Electronic design automation data:
※ ※ ※
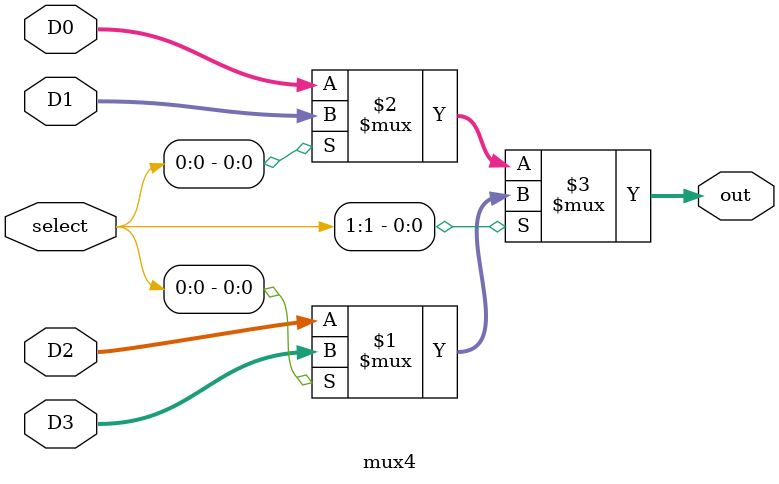
<source format=v>
module mux4 #(parameter W=8)(D0, D1, D2, D3, select, out);
	input [(W-1):0] D0;
	input [(W-1):0] D1;  
	input [(W-1):0] D2;
	input [(W-1):0] D3;
	input [1:0] select;
	output [(W-1):0] out;
	 
   // 00 -> D1, 01 ->D2, 10 -> c, 11 -> d
   assign out = select[1] ? (select[0] ? D3 : D2) : (select[0] ? D1 : D0); 
 
endmodule

</source>
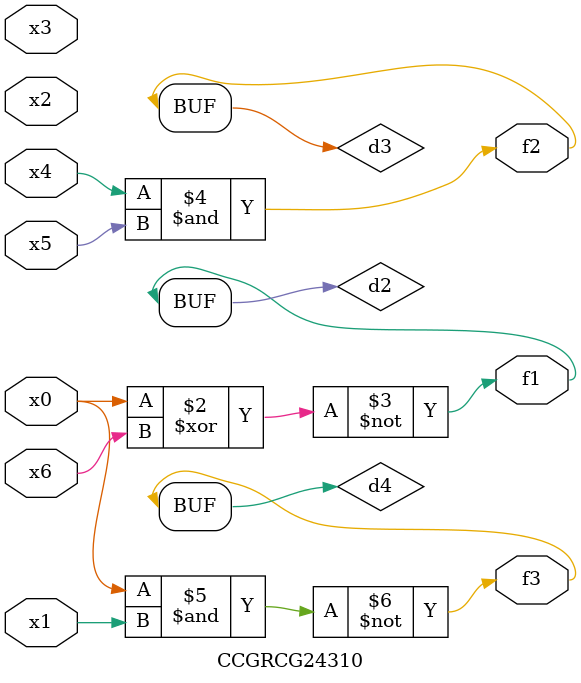
<source format=v>
module CCGRCG24310(
	input x0, x1, x2, x3, x4, x5, x6,
	output f1, f2, f3
);

	wire d1, d2, d3, d4;

	nor (d1, x0);
	xnor (d2, x0, x6);
	and (d3, x4, x5);
	nand (d4, x0, x1);
	assign f1 = d2;
	assign f2 = d3;
	assign f3 = d4;
endmodule

</source>
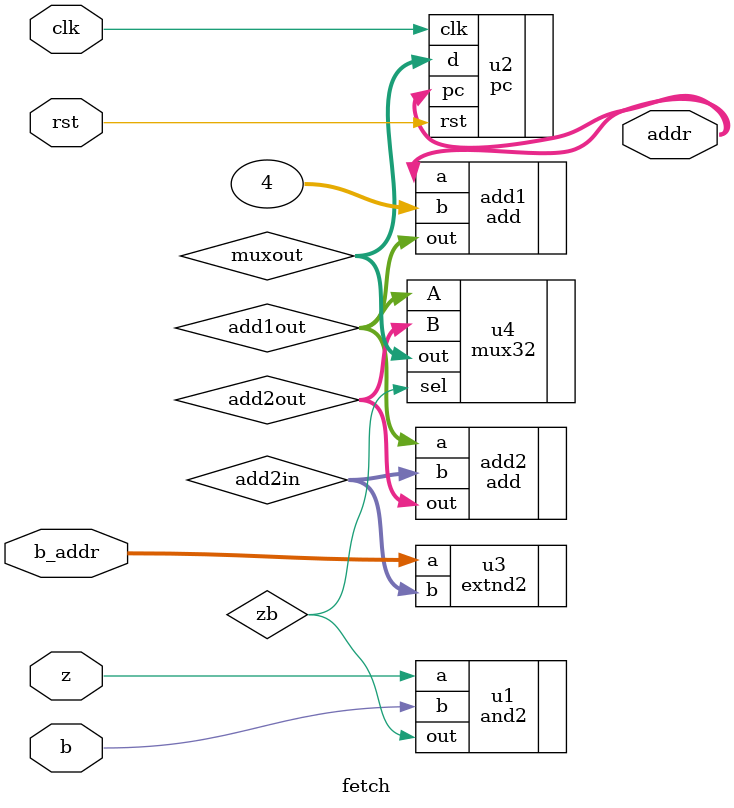
<source format=v>
`timescale 1ns / 1ps
module fetch(clk,rst,b_addr,z,b,addr
    );
input clk,rst,b,z;
input [31:0] b_addr;
output [31:0] addr;

wire zb;
wire [31:0] muxout;
wire [31:0] add2in;
wire [31:0] add1out;
wire [31:0] add2out;
and2 u1(.a(z),.b(b),.out(zb));
extnd2 u3(.a(b_addr),.b(add2in));
add add1(.a(addr),.b(32'b100),.out(add1out));
add add2(.a(add1out),.b(add2in),.out(add2out));
mux32 u4(.A(add1out),.B(add2out),.sel(zb),.out(muxout));
pc u2(.clk(clk),.rst(rst),.d(muxout),.pc(addr));
endmodule

</source>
※ ※ ※
» WORK INSTRUCTIONS
For the data above, set down exactly the lines from the line with "assign out = select[1]" to the line with "add add1(.a(addr),.b(32'b100),.out(add1out));", both included, leaving pictures out.

» SOLUTION TO THE PROBLEM
   assign out = select[1] ? (select[0] ? D3 : D2) : (select[0] ? D1 : D0); 
 
endmodule

</source>
<source format=v>
module CCGRCG24310(
	input x0, x1, x2, x3, x4, x5, x6,
	output f1, f2, f3
);

	wire d1, d2, d3, d4;

	nor (d1, x0);
	xnor (d2, x0, x6);
	and (d3, x4, x5);
	nand (d4, x0, x1);
	assign f1 = d2;
	assign f2 = d3;
	assign f3 = d4;
endmodule

</source>
<source format=v>
`timescale 1ns / 1ps
module fetch(clk,rst,b_addr,z,b,addr
    );
input clk,rst,b,z;
input [31:0] b_addr;
output [31:0] addr;

wire zb;
wire [31:0] muxout;
wire [31:0] add2in;
wire [31:0] add1out;
wire [31:0] add2out;
and2 u1(.a(z),.b(b),.out(zb));
extnd2 u3(.a(b_addr),.b(add2in));
add add1(.a(addr),.b(32'b100),.out(add1out));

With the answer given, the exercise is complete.